What I love about Jerusalem in September is that it is, to some extent, a transitional artistic time - between vacation and the school year, between summer and the Jewish ‘high holidays season’, between the galleries year-end to the opening of fresh new art season! September is a month that leads up to many formative events in the Jerusalem art world in October (we’re looking forward to the Jerusalem Biennale and Manofim Art Festival), and meanwhile Jerusalem’s art scene is setting a unique, auspicious tone - use these recommendations as an art guide to September in Jerusalem.
I.
Exhibition title: The Sweet Water Canal
Artist/s: Hili Greenfeld, curated by Hadas Glazer
Venue: Art Cube Artists’ Studios.
Dates: On view until October 13, 2017.
Hili Greenfeld’s solo exhibition Sweet Water Canal deals with a number of drawings and objects that an Israeli soldier took from an abandoned Egyptian home during the Yom Kippur war in 1973. The soldier became an artist himself and a teacher at Bezalel Academy and revealed these objects to Greenfeld because of the resemblance between these works and her own.
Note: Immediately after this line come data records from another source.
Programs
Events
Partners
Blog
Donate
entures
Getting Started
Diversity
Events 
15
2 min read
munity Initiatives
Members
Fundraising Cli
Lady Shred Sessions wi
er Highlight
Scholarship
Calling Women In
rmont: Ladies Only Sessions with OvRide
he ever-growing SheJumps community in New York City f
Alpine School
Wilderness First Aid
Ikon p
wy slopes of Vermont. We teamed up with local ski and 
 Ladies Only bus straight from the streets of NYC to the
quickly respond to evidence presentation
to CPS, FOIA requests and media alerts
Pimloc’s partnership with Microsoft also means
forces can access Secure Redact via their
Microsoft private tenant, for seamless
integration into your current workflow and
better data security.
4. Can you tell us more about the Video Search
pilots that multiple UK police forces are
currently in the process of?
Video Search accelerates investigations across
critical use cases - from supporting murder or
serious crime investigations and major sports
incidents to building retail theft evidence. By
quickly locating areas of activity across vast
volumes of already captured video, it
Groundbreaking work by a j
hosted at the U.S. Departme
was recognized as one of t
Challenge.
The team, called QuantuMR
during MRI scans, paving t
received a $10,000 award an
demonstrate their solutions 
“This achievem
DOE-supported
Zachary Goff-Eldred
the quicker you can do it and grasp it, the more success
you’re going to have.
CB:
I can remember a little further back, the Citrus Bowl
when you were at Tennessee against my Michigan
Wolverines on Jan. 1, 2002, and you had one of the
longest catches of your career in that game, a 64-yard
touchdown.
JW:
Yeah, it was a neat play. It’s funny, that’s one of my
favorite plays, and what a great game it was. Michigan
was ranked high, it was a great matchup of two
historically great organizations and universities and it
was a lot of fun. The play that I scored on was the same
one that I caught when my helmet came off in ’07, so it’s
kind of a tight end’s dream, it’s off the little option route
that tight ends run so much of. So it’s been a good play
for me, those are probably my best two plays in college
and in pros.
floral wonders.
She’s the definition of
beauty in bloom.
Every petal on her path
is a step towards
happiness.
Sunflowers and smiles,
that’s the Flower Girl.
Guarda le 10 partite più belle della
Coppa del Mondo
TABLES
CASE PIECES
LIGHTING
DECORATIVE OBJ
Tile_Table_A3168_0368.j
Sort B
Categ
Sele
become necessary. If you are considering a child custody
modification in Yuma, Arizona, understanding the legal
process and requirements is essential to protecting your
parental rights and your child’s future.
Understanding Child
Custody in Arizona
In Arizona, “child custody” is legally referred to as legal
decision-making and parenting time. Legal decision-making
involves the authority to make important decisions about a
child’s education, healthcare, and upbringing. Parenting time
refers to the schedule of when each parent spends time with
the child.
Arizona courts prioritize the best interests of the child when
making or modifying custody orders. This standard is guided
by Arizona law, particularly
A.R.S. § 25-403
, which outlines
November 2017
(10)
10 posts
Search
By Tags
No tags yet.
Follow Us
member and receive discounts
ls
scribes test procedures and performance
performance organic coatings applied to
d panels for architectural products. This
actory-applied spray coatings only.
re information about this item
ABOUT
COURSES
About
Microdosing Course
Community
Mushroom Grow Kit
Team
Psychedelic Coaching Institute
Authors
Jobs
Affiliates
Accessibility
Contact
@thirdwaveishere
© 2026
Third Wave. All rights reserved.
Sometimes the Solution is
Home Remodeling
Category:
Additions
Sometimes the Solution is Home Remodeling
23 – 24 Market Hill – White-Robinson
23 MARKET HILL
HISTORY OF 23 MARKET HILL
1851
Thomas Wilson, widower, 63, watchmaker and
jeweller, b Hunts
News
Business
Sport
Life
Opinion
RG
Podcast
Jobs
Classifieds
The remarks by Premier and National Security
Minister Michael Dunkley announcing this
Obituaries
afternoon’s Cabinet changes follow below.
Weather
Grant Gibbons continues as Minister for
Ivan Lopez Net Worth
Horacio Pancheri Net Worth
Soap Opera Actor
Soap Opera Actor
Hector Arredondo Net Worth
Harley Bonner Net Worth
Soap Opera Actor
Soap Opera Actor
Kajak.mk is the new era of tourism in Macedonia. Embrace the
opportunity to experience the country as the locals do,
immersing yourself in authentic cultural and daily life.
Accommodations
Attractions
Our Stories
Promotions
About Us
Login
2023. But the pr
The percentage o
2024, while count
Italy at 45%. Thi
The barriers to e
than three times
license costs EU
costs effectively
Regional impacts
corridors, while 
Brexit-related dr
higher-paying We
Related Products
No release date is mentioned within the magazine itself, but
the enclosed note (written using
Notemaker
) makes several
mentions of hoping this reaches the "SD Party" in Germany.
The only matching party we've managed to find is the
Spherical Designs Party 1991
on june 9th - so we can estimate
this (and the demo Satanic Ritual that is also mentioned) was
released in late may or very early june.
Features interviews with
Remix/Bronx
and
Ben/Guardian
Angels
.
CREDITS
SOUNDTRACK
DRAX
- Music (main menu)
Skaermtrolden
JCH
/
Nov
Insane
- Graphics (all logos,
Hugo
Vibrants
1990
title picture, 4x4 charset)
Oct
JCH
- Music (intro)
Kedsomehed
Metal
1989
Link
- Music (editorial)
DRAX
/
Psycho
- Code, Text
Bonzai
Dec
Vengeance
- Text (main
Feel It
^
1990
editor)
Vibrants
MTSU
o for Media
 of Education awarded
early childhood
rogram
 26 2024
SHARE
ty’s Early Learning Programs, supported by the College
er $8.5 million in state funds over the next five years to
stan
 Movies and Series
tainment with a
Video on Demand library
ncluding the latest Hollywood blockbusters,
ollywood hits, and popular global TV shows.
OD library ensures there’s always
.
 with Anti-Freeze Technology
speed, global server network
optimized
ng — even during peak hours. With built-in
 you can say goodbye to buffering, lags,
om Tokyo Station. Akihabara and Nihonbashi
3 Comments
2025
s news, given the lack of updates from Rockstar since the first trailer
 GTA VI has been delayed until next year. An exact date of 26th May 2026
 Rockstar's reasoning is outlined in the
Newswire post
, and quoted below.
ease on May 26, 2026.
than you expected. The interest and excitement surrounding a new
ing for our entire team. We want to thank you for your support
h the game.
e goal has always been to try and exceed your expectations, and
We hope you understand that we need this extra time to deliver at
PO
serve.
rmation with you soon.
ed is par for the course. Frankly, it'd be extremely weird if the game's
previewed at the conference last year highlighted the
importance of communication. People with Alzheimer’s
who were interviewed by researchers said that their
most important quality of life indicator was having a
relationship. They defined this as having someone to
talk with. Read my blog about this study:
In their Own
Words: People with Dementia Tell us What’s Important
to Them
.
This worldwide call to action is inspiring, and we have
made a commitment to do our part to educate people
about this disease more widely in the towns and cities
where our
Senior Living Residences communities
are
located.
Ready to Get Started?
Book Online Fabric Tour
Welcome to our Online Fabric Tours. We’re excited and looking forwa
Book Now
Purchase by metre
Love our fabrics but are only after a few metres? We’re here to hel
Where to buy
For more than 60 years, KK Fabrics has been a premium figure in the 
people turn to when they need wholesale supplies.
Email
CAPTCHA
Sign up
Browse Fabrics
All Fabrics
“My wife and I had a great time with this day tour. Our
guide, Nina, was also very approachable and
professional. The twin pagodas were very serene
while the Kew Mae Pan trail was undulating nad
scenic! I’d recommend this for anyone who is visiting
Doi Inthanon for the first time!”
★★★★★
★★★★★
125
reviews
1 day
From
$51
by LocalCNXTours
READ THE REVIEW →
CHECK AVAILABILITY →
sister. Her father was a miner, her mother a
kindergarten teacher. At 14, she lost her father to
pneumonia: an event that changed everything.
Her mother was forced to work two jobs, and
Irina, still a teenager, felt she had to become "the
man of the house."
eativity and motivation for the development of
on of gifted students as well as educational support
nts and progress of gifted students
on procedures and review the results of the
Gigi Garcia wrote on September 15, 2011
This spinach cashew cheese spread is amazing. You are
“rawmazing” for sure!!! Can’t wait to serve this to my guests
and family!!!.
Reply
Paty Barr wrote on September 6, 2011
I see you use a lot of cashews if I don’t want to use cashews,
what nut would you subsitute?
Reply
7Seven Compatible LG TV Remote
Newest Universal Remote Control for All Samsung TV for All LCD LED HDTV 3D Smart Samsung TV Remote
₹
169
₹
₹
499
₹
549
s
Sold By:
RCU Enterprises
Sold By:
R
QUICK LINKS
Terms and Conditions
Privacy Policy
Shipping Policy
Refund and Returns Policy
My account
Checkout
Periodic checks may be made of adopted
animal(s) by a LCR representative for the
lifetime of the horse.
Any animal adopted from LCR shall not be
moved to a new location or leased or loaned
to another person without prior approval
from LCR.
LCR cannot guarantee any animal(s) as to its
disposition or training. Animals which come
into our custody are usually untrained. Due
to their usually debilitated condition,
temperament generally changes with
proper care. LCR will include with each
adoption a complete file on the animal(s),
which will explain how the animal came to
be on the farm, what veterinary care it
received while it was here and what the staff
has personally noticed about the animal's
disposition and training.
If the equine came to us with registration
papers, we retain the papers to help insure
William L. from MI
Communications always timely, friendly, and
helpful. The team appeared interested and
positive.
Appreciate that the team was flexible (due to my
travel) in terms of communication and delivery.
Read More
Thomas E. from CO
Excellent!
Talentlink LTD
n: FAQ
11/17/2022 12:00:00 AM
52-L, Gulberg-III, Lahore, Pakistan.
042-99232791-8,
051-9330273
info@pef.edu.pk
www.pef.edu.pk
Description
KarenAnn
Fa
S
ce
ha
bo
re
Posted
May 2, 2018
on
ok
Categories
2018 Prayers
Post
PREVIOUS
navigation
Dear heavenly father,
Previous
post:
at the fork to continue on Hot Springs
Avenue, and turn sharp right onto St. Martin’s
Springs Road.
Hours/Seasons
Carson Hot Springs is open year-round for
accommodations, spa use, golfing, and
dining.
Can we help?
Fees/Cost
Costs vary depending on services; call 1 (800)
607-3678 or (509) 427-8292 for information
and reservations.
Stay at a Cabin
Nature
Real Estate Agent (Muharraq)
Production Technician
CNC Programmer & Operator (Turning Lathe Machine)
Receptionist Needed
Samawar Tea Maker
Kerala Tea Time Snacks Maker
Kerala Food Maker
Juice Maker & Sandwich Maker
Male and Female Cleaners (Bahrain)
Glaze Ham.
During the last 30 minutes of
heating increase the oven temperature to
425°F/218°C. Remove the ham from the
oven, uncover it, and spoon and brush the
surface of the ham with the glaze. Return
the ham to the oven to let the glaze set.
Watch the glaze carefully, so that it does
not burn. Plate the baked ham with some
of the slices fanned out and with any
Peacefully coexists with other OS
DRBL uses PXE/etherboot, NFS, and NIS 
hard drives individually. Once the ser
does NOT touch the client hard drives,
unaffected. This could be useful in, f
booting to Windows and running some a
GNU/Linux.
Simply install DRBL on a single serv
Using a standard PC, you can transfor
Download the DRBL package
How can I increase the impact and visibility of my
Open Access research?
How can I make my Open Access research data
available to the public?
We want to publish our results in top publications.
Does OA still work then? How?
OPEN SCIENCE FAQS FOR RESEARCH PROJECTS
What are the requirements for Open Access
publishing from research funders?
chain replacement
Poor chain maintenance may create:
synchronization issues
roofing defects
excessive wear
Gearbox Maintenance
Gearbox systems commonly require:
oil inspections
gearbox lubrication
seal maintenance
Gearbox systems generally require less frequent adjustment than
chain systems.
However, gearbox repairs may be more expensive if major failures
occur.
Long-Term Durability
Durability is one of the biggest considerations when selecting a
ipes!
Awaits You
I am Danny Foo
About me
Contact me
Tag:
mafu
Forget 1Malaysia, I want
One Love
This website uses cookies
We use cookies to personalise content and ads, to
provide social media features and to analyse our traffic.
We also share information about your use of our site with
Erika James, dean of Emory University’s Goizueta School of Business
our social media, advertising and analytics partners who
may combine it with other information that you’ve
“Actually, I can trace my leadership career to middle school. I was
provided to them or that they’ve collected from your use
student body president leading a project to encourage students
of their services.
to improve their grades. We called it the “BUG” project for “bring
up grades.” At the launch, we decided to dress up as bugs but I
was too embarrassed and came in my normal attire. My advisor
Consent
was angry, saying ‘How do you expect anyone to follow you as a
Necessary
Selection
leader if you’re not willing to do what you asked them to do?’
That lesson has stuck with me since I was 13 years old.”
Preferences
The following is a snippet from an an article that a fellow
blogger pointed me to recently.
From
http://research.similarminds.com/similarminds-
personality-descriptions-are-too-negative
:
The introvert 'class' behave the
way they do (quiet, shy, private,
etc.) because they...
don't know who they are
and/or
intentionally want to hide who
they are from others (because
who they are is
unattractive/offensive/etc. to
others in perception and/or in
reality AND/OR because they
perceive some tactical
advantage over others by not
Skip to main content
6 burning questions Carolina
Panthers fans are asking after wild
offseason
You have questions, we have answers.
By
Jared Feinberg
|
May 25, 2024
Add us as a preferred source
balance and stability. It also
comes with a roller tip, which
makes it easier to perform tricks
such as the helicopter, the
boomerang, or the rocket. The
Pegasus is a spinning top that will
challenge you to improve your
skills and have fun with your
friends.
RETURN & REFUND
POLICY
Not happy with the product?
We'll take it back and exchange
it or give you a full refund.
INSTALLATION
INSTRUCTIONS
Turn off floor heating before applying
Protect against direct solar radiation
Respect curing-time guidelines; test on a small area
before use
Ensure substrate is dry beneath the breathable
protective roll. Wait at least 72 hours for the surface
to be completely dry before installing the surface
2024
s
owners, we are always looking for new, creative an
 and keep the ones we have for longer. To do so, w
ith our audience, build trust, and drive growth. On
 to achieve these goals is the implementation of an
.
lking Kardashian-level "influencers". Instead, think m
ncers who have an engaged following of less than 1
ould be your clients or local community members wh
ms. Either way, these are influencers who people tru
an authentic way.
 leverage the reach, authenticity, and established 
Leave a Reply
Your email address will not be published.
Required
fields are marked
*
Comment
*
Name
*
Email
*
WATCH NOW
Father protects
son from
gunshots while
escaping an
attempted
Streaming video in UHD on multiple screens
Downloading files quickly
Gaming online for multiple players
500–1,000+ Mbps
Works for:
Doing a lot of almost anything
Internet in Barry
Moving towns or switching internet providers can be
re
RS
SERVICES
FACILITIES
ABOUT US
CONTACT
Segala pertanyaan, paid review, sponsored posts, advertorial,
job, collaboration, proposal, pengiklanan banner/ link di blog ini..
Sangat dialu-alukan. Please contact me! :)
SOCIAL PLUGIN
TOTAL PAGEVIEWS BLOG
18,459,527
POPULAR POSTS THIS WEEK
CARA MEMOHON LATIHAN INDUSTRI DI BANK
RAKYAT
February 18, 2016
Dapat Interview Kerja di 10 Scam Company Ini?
Following the discovery, she started to work on this exhibition where she creates a tribute to the anonymous Egyptian painter, and ultimately deals with the lack of cultural relations between Israel and Egypt.
II.
Exhibition title: Sun’s Pirouette
Artist/s: Hadas Duchan
Venue: Barbur Gallery
Dates: Until September 15th
It’s always exciting to witness the first professional steps from young artists in Jerusalem. This is the first solo show from Hadas Duchan, who graduated from Bezalel Academy two years ago. In Sun’s Pirouette the artists’ experimental work embodies concepts from biology and nature, and Duchan treats the gallery as a laboratory, merging elements such as light, sound and botany to create a space leaves us drifting into the metaphysical.
III.
Exhibition title: Black Box
Artist/s: Various Artists
Venue: 97 Yafo St. Outdoor Gallery
Dates: Current exhibition on view until October
The Black Box initiative, along with the city’s Municipal Visual Arts Department and Eden Company just opened a new street gallery last month. Over the past three years they’ve been working on founding this gallery, from the initial stages of picking a location to creating unique light boxes developed to display massive scale photographs. The gallery will serve as a permanent platform to showcase artists and various exhibitions and it’s purpose is to create an artistic portal that disengages the passerby from their daily routine, and engages them with aethstetic yet challenges works of art.